The Dispatch also found multiple car loans to Terrelle Pryor, including Kniffin's own for a trip back to Pennsylvania for three days. Indeed, four of the six players suspended in the tattoo scandal also purchased cars from Kniffin. Perhaps that's just mere coincidence, and perhaps all four car sales were legitimate and above board. It's undeniable that there's cause for concern, however.

Worse, perhaps there are more questionable transactions yet to be found in the investigation. Perhaps there's not. Only time will tell there, obviously. The fact remains, though, that Ohio State needs to make it clear just how much oversight they were providing with regards to players and their families buying these cars, and how impermissible purchases -- if any -- were allowed to proceed.

There's a very, very bad worst-case scenario here for Ohio State. It's got a lot of ifs, so it's not terribly likely, but it's not out of the realm of plausibility. IF there were special discounts being given out, and IF the compliance department was reviewing sales documents, and IF that office was also directing players to those dealerships, THEN Ohio State would basically have been running a sham of a compliance department. That's a lack of institutional control nonpareil. Again, that's a worst-case scenario, and one that OSU's director of compliance has already denied, but these are the stakes at play here.
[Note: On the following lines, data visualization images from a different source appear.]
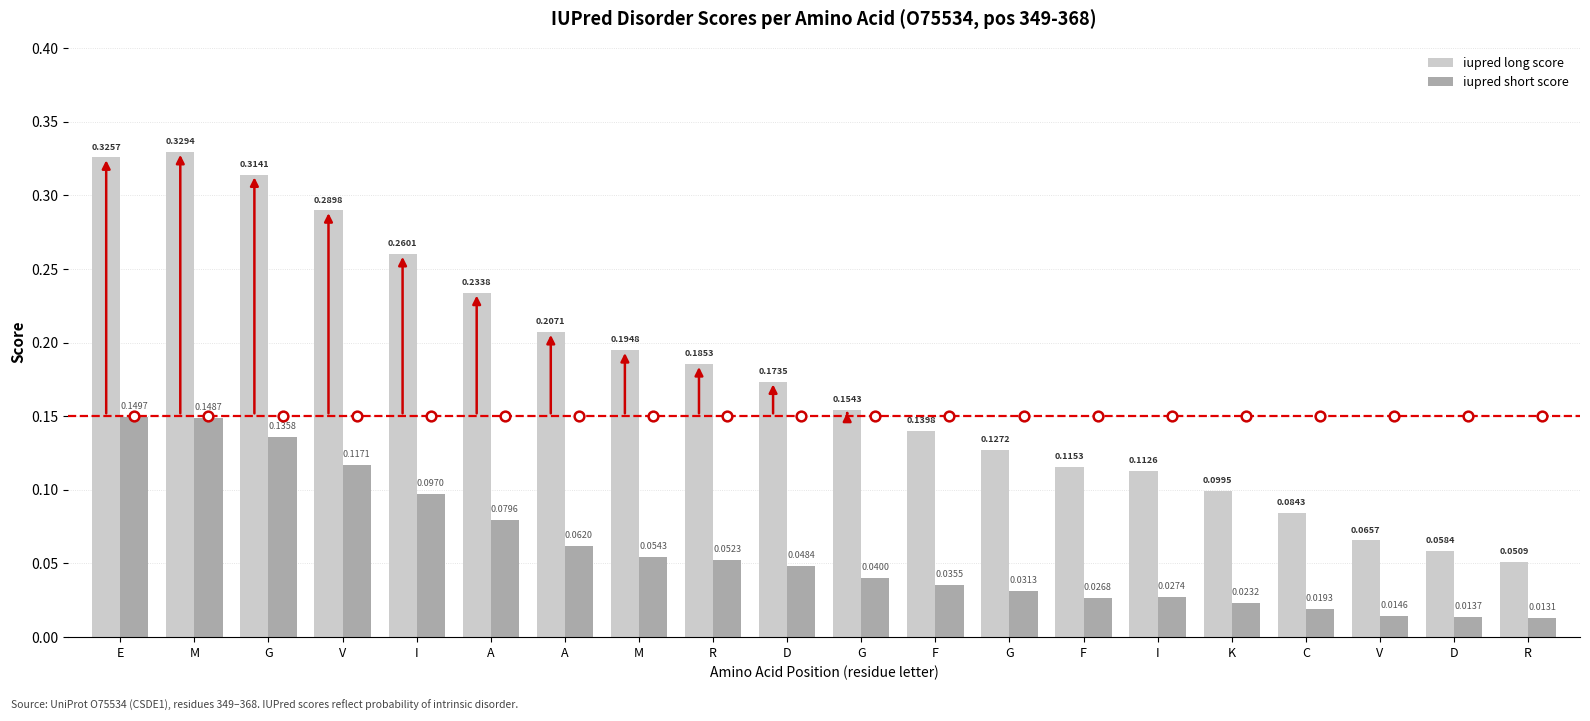

What are all the series names shown in the legend?

iupred long score, iupred short score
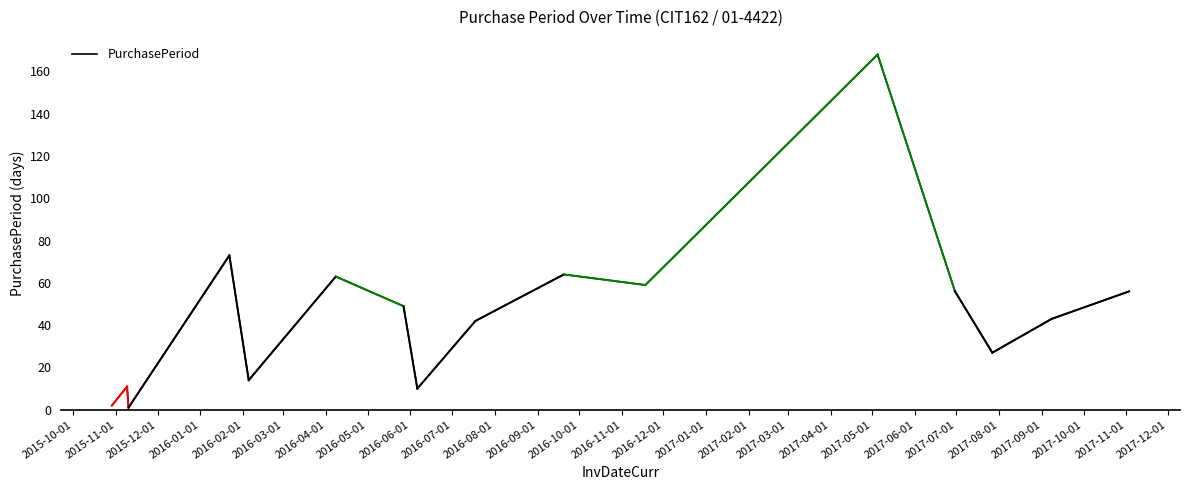

What is the greatest value displayed?

168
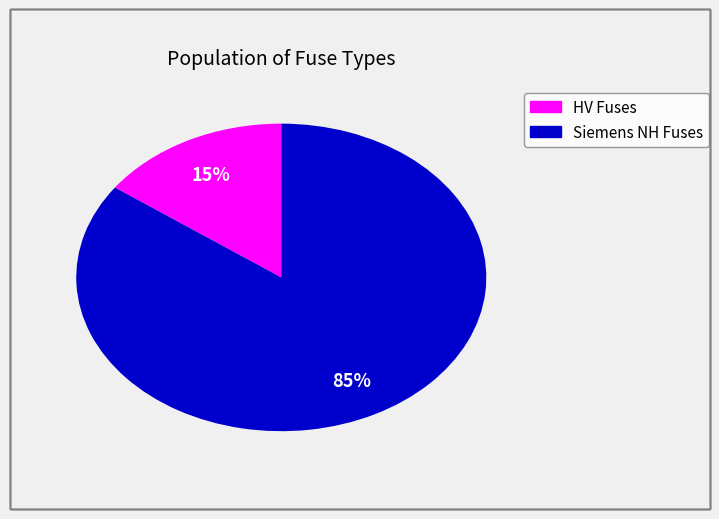

To the nearest percent, what is the average slice percentage?

50%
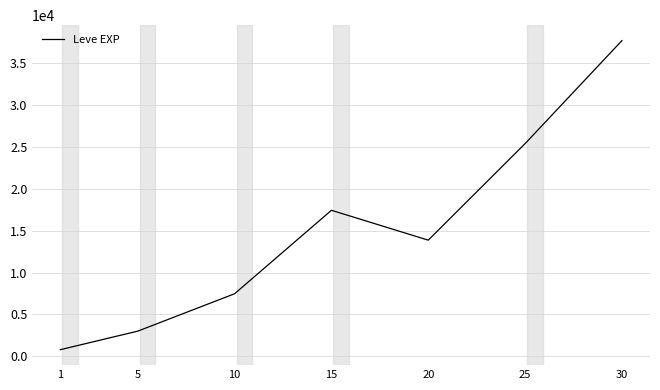

List the labels in order of value, smallest first.

1, 5, 10, 20, 15, 25, 30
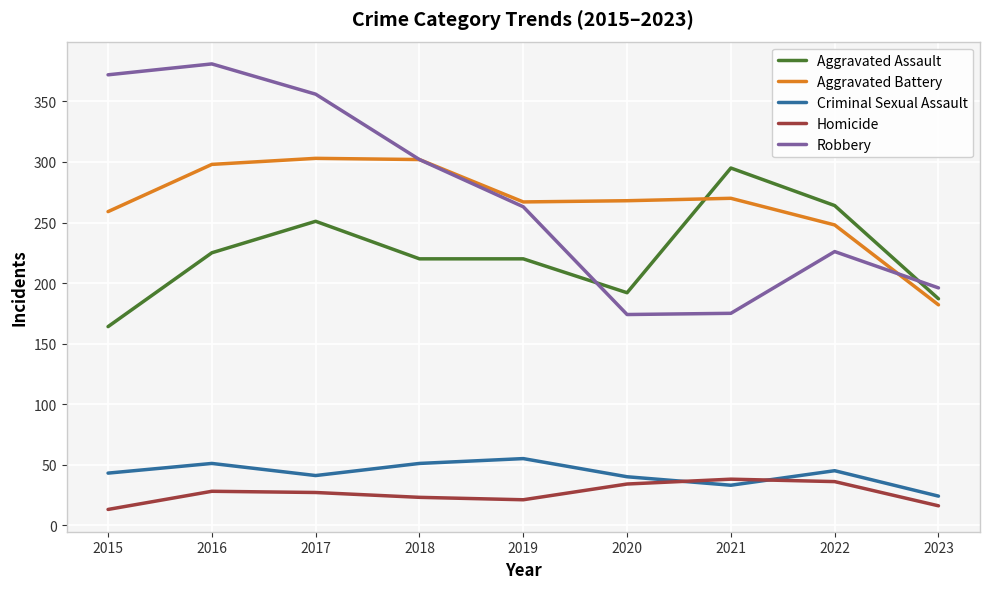

What is the spread (max minus min) of values at 2022?

228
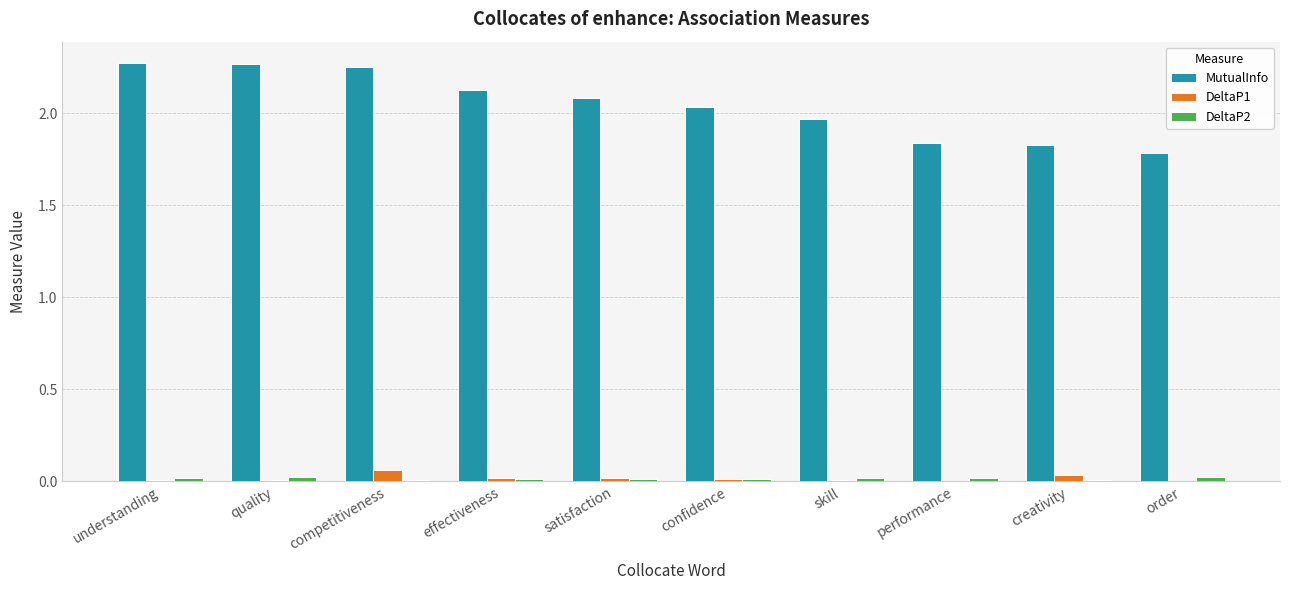

True or false: MutualInfo has a value of 3.8 at competitiveness.

False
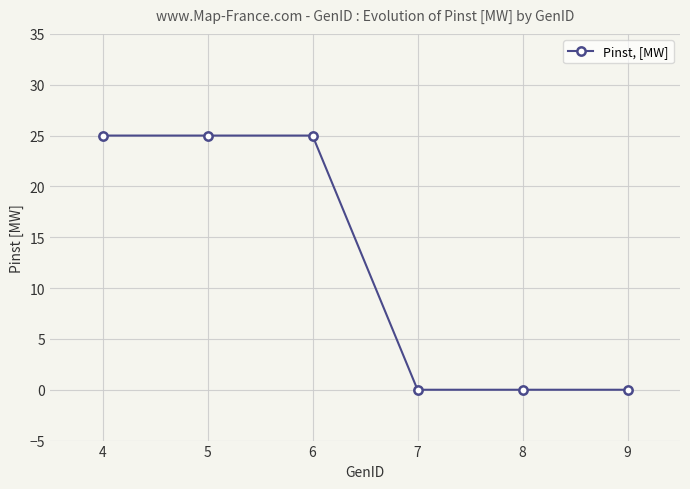

How many data points are less than 25?

3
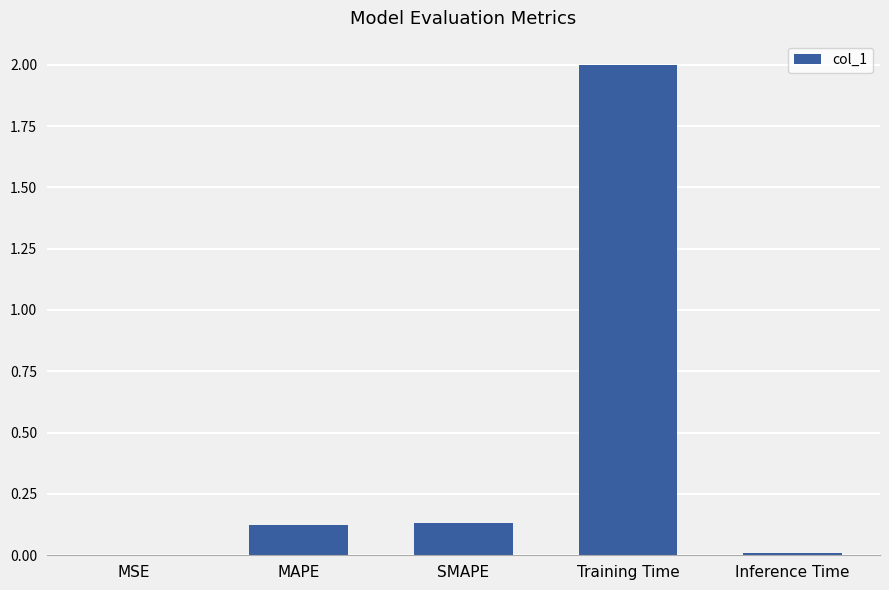

Which category has the highest value across all series?

Training Time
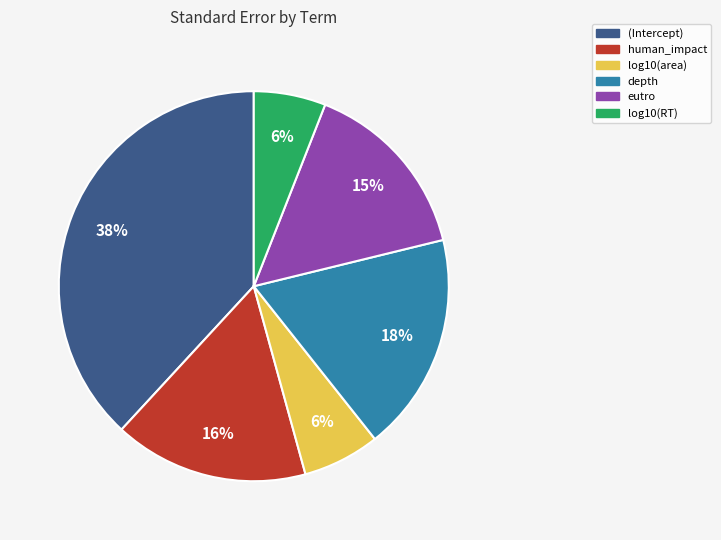

To the nearest percent, what is the difference between the largest and smallest slice percentages?

32%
That, in fact, is what makes this potential scandal so pernicious: it has little, if anything, to do with Jim Tressel and the previous scandal. Indeed, what was most striking about the allegations levied against Tressel was that they didn't implicate OSU as a whole, leaving open the possibility that OSU could paint Tressel as a rogue coach operating in flagrant defiance of his contract, fire him, and wash their hands of the matter. But here, the possibility exists that players were getting the green light from the compliance department to break compliance rules. That's something that simply firing Tressel isn't going to sweep under the rug.

Again, that's just the worst-case scenario. Ohio State fans had better hope it doesn't come true.